門灯に照らされ、暗闇の中にぼんやりと浮かび上がって見える様はどこか幻想的だった。モチーフがモチーフだけに、妖精たちが嗤い囁きながら身を潜めていそうな気さえする。
亜衣香はむすっと唇を引き結んだ。そんなことを言おうものなら再び溜息が飛んでくるか、頭を抱えられるに決まっている。これ以上、郁に子どもっぽいと思われてはたまらない。
「そうか、今日はハロウィンだっけ……」
耳に届いた小さな声に横目でチラリと隣を窺う。郁も亜衣香と同じく、趣向を凝らした庭に見入っているようだった。端整な横顔が「お伽噺の世界に迷い込んだようだな」と呟くのを見て、亜衣香はぽかんと口を開けた。
「意外……郁もそんなふうに思ったりするのね」
「感化されたかな、そういうのが好きな子がずっと身近にいたから」
嫌いじゃないよと苦笑を滲ませる瞳。そこには失望も咎める色も見当たらなかった。
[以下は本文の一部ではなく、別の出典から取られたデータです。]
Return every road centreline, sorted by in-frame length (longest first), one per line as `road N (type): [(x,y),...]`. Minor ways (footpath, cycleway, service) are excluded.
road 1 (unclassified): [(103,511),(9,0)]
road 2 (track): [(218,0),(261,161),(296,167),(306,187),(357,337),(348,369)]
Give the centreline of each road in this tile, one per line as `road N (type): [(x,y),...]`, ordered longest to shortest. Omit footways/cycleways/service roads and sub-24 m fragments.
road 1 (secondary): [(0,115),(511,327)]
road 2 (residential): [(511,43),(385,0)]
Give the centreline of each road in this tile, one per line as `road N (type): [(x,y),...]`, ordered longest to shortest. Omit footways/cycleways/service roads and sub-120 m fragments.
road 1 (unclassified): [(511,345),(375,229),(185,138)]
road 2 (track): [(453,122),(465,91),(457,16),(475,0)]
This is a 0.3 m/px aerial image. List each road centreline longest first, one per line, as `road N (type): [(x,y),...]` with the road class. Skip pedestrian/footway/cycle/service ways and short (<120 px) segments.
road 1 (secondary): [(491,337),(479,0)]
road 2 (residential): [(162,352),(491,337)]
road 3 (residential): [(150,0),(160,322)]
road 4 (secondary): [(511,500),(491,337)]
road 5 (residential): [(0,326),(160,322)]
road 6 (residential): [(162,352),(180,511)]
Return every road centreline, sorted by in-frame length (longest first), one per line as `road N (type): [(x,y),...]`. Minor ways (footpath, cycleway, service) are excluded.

亜衣香の胸にほんのり明かりが灯る。
亜衣香は「ねえ、」と軽やかに郁の前に出た。
「トリックオアトリート!」
郁はきょとんと足を止めた。どうやら魔法の呪文は唐突すぎたようだ。亜衣香はぷっと頬を膨らませた。
「トリックオアトリート。ハロウィンと言えばこれでしょ?」
「あ、ああ……、お菓子を貰うあれか」
「そうそう」
満足そうに口角を上げ、手を差し出す。お祭りごとが好きな日本人にとって軽い調子で使えるこの言葉はもはや大人子ども関係なく使える合言葉のようなものだろう。
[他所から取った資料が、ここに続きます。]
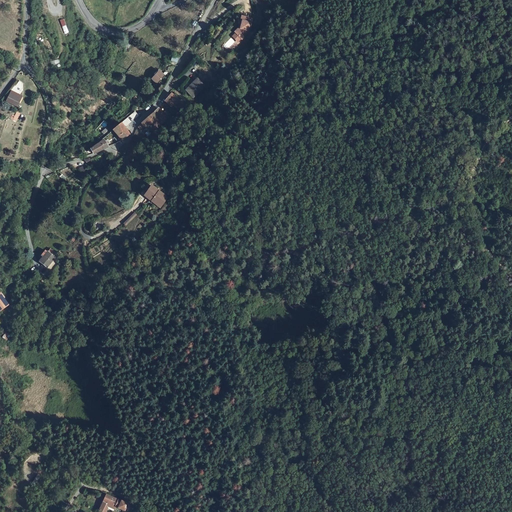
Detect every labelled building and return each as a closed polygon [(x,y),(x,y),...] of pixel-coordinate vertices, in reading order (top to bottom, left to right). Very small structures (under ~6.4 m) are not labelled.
[(240,28),(235,32),(241,37),(242,38),(245,34),(244,33),(248,29),(249,24),(250,24),(252,17),(241,15),(240,20),(241,20),(240,28)] [(163,77),(159,74),(152,81),(155,84),(163,77)] [(193,97),(204,86),(197,80),(186,90),(193,97)] [(21,90),(22,84),(19,81),(12,89),(18,94),(21,90)] [(9,91),(7,94),(17,101),(19,97),(9,91)] [(17,101),(7,94),(2,101),(13,108),(17,101)] [(186,106),(172,94),(166,100),(172,106),(174,104),(179,109),(181,111),(186,106)] [(164,114),(159,109),(155,114),(163,124),(168,120),(164,114)] [(10,121),(14,114),(11,112),(9,116),(7,115),(5,118),(10,121)] [(141,131),(145,128),(148,125),(152,130),(155,132),(163,124),(155,114),(154,113),(139,127),(141,131)] [(130,134),(122,124),(114,131),(122,142),(130,135),(130,134)] [(96,145),(101,151),(109,146),(104,140),(96,145)] [(91,148),(94,153),(101,151),(96,145),(91,148)] [(159,205),(166,197),(151,184),(145,193),(159,205)] [(122,222),(133,213),(131,211),(120,219),(122,222)] [(39,256),(36,261),(44,266),(54,253),(47,248),(45,251),(42,249),(37,255),(39,256)] [(101,511),(106,511),(108,508),(110,505),(115,508),(124,511),(128,505),(119,500),(110,497),(106,495),(99,511),(101,511)]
理解した様子の郁は、それでも眉は顰めたままで鞄や服のポケットを探り出した。
ややあって出てきたのは手の平サイズの四角くて薄いケース──ミントタブレットだった。はいと手渡されたそれを亜衣香はまじまじと観察する。軽く振ればカシャカシャと軽快な音がした。ケース内は余裕のある空間になっているらしい。
「食べかけ?」
「うん、眠気覚まし」
「郁が眠気覚ましに食べるって、めちゃくちゃカライやつじゃない……」
唇を尖らせる亜衣香に郁は肩を竦めてみせる。
あらためてパッケージに目を落とした亜衣香は、表記されたスーパーミントの文字を指でなぞった。食べたことはなかったし今まで手にしたこともなかったけれど、確実に食べられないことだけはわかる。
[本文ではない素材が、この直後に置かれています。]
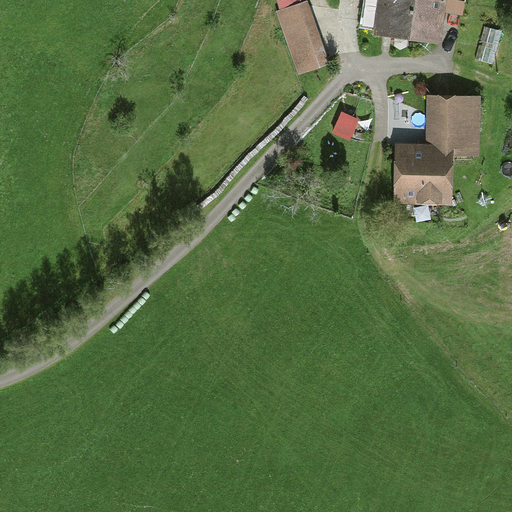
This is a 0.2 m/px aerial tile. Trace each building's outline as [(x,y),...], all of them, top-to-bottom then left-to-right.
[(301,0),(284,0),(286,8),(303,5),(301,0)] [(441,0),(384,0),(380,29),(434,39),(441,0)] [(313,7),(279,17),(298,80),(332,70),(313,7)] [(476,100),(432,99),(431,148),(398,148),(398,199),(447,200),(448,152),(475,153),(476,100)] [(366,123),(345,115),(336,137),(357,145),(366,123)]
「このシリーズはオレンジが好きよ。新商品のミルクミントも気になってるけど」
「ミルクか。そういえば最上段に並んでたな」
「えっ、そっちがよかった! なんでそれにしなかったの?」
「……学校はお菓子を持っていくところじゃないだろう」
郁の声がすっと低まった。
また説教が始まりそうな雰囲気を察し、亜衣香は慌ててその通りだと同調した。「これで我慢してあげる!」とミントタブレットをポケットにしまいこむ。
「ミルクフレーバーが好きなのは知ってるよ。昔からミルクキャンディ好きだもんな」
「……え?」
「で、そのシリーズならオレンジが好き?」
振り向いた先には優しい瞳があった。
亜衣香は頬が熱くなるのを実感した。きっと今、自分の顔は真っ赤になってることだろう。あたりが暗くて本当に助かった。
覚えておくよと笑う彼に、小さくうんと頷いた。